La stringo in un pugno e con altrettanta calma torno alla porta. Infilo la chiave nella serratura, che faccio scattare per due volte in dei rumori così sordi da farmi sussultare.
Guardo un'ultima volta l'uomo e poi tiro la porta verso di me. Proprio mentre il sole mi scalda il viso, dopo quasi tre giorni di assenza, la chiave della mia prigione, che avevo messo nella tasca dei pantaloni, scivola dal tessuto provocando un rumore sordo, nella stanza vuota.
Tutto accade in pochi attimi, l'uomo si alza dal divano, ancora addormentato e il suo sguardo intercetta il mio. E in pochi attimi si alza in piedi, pronto a raggiungermi.
Ma prima che possa urlare, i miei piedi si stanno già muovendo verso il fitto bosco.
Anche senza le scarpe non mi fermo e corro sulle foglie e sugli aghi caduti, ignorando i dolori alle piante dei piedi.
Non sento l'uomo, ma sono sicura che è dietro di me e che presto mi raggiungerà, insieme agli altri due.
Trattengo la curiosità di girarmi, e continuo a correre con respiro ansimante, i polmoni che bruciano e il cuore che frenetico mi batte nel petto. Mi perdo tra gli alberi, schiacciando foglie, rami e aghi di pino. Cerco di prendere vie diverse andando in diagonale, per perdere le mie tracce, mentre il cielo si sta scurendo sempre di più, abbandonando al cielo scuro. Forse non è stata una grande idea uscire a quest'ora, morirò di freddo e probabilmente mangiata da un orso, ma almeno non sono più rinchiusa.
Non so da quanto corro, forse da trenta minuti o forse di più.

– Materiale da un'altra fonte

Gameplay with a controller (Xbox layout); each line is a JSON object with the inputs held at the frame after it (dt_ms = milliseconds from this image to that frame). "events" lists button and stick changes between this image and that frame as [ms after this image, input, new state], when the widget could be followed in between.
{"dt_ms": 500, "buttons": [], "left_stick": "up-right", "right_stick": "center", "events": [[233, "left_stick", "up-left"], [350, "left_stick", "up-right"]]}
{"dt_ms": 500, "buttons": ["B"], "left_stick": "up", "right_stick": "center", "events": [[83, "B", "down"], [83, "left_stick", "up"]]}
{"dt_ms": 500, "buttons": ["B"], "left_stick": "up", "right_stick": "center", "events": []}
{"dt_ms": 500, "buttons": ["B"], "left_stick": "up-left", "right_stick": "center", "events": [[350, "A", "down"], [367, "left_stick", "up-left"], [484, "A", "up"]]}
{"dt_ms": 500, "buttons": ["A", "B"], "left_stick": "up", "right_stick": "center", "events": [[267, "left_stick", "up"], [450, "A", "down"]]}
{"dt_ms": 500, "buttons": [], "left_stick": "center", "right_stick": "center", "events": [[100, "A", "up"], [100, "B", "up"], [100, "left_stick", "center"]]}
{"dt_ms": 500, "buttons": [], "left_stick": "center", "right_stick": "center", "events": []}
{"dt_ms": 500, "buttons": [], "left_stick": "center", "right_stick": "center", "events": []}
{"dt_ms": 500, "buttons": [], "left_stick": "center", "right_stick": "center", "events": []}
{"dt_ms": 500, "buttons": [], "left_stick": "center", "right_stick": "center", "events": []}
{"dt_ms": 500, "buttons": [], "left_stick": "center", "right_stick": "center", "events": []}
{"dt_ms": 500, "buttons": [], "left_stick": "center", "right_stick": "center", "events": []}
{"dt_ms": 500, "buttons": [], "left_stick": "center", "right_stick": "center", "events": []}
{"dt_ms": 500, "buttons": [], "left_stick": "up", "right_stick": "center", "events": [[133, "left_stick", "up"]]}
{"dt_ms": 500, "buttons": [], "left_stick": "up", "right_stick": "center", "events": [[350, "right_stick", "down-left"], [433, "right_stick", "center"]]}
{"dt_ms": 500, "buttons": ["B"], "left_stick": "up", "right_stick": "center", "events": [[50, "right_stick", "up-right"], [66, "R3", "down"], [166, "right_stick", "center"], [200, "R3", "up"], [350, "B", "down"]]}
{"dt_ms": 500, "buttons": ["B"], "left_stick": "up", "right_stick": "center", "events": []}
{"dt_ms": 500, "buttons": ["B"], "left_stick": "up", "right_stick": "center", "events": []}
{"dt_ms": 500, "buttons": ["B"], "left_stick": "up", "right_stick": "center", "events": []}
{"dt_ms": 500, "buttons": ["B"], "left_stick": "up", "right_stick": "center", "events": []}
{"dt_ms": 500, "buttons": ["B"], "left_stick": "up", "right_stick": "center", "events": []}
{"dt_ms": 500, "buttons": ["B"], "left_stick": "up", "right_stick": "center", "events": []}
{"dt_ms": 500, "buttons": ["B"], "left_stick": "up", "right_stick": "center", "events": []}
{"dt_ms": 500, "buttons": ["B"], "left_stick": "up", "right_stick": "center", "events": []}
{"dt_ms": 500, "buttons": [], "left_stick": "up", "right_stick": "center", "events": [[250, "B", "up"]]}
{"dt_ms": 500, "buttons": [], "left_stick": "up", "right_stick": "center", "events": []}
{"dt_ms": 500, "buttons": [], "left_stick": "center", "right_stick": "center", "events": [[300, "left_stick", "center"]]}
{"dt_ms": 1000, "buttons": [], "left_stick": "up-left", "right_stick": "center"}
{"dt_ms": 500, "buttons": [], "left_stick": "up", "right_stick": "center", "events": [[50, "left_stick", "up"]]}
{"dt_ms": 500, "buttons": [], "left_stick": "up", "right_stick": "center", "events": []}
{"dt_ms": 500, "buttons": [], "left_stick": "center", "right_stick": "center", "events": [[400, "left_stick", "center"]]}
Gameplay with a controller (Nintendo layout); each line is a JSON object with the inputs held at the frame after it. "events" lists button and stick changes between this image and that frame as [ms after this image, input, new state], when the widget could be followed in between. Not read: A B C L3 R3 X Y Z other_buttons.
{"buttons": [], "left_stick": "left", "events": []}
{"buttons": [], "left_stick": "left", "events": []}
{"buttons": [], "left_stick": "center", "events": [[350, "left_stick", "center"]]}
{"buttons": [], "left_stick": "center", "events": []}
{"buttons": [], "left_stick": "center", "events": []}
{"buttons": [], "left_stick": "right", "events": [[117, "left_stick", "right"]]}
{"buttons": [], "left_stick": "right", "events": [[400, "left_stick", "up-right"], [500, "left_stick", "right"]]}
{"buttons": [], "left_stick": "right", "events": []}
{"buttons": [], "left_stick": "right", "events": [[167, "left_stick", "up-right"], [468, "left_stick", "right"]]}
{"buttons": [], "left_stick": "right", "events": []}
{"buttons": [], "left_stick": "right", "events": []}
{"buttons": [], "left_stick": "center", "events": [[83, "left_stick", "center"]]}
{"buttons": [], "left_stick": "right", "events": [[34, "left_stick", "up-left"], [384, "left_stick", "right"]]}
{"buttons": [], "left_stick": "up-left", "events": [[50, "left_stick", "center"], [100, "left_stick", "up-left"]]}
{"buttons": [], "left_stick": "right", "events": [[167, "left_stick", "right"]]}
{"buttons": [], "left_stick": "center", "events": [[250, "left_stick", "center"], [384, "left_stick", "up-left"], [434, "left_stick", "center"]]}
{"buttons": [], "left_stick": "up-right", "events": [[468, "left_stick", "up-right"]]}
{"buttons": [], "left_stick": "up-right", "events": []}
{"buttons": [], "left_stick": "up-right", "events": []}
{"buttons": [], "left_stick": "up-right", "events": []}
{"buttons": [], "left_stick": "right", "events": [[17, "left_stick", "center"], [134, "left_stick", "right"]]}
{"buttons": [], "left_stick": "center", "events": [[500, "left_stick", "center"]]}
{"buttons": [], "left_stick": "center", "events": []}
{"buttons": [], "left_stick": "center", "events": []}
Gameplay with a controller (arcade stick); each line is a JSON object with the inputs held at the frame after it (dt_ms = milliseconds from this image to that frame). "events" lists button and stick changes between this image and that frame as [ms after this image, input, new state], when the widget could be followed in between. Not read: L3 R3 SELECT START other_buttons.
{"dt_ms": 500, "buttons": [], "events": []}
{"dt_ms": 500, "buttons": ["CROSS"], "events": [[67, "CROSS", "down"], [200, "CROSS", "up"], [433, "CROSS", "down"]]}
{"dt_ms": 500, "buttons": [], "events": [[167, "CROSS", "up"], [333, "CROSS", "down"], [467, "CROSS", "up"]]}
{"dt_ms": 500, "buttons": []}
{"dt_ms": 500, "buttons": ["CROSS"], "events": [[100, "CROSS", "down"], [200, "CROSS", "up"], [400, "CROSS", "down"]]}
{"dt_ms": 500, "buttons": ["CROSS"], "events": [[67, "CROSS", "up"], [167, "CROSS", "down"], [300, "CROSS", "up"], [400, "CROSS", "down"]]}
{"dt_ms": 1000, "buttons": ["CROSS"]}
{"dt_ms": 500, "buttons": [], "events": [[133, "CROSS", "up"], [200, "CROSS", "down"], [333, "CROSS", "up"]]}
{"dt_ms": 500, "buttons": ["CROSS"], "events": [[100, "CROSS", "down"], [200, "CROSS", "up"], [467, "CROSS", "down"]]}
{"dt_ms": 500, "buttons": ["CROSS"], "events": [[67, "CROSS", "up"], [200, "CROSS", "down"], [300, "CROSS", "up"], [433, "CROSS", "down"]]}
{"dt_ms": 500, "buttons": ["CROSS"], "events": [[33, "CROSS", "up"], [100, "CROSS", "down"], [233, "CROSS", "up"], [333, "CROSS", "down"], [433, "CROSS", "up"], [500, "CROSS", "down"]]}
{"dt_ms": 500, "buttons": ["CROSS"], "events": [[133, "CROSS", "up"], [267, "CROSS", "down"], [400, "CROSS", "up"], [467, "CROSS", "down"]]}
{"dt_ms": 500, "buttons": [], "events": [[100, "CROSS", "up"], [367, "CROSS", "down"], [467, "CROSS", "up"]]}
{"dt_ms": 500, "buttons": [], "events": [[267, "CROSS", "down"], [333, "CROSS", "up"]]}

Il dolore mi sta facendo rallentare e anche il freddo, che ormai mi è entrato nei polmoni, affaticandomi il respiro.
Anche i muscoli sembrano congelarsi e irrigidirsi, ritardando i miei passi.
Poi eccola lì...una strada. Fatico a vederla oltre alla fitta vegetazione, ma quello è proprio asfalto. Sbatto qualche volta gli occhi, prima di rendermi conto che è vero, e non un miraggio. Eppure mi fermo, se ora vado in strada mi metterei in evidenza, e subito mi troverebbero. Ma se resto in questa parte di bosco, presto qualcuno mi raggiungerà.
Avvisto altri alberi, dall'altra parte della strada, ma qualcosa attira di più la mia attenzione.
È un sentiero tracciato, che di sicuro porterà da qualche parte. Lo vedo dai cartelli in legno, e da dei segni rossi sulla corteccia degli alberi.
In pochi minuti raggiungo il limitare della carreggiata, prendo un bel respiro e mi guardo intorno, assicurandomi che non ci sia nessuno, per poi iniziare a correre.
Vedo il sentiero, è solo a pochi metri di me, riesco già a immaginare di tornare a casa, ad abbracciare Matt, a cadere fra le sue braccia calde.
Ma prima che possa arrivare all'altra sponda della strada, sento il rumore di un motore non molto lontano, e poi uno stridio di freni proprio di fianco a me. Fai che non sia un furgone...Fa che non sia un furgone...ripeto tra me e me, ma quando mi volto, vedo qualcosa di molto peggio.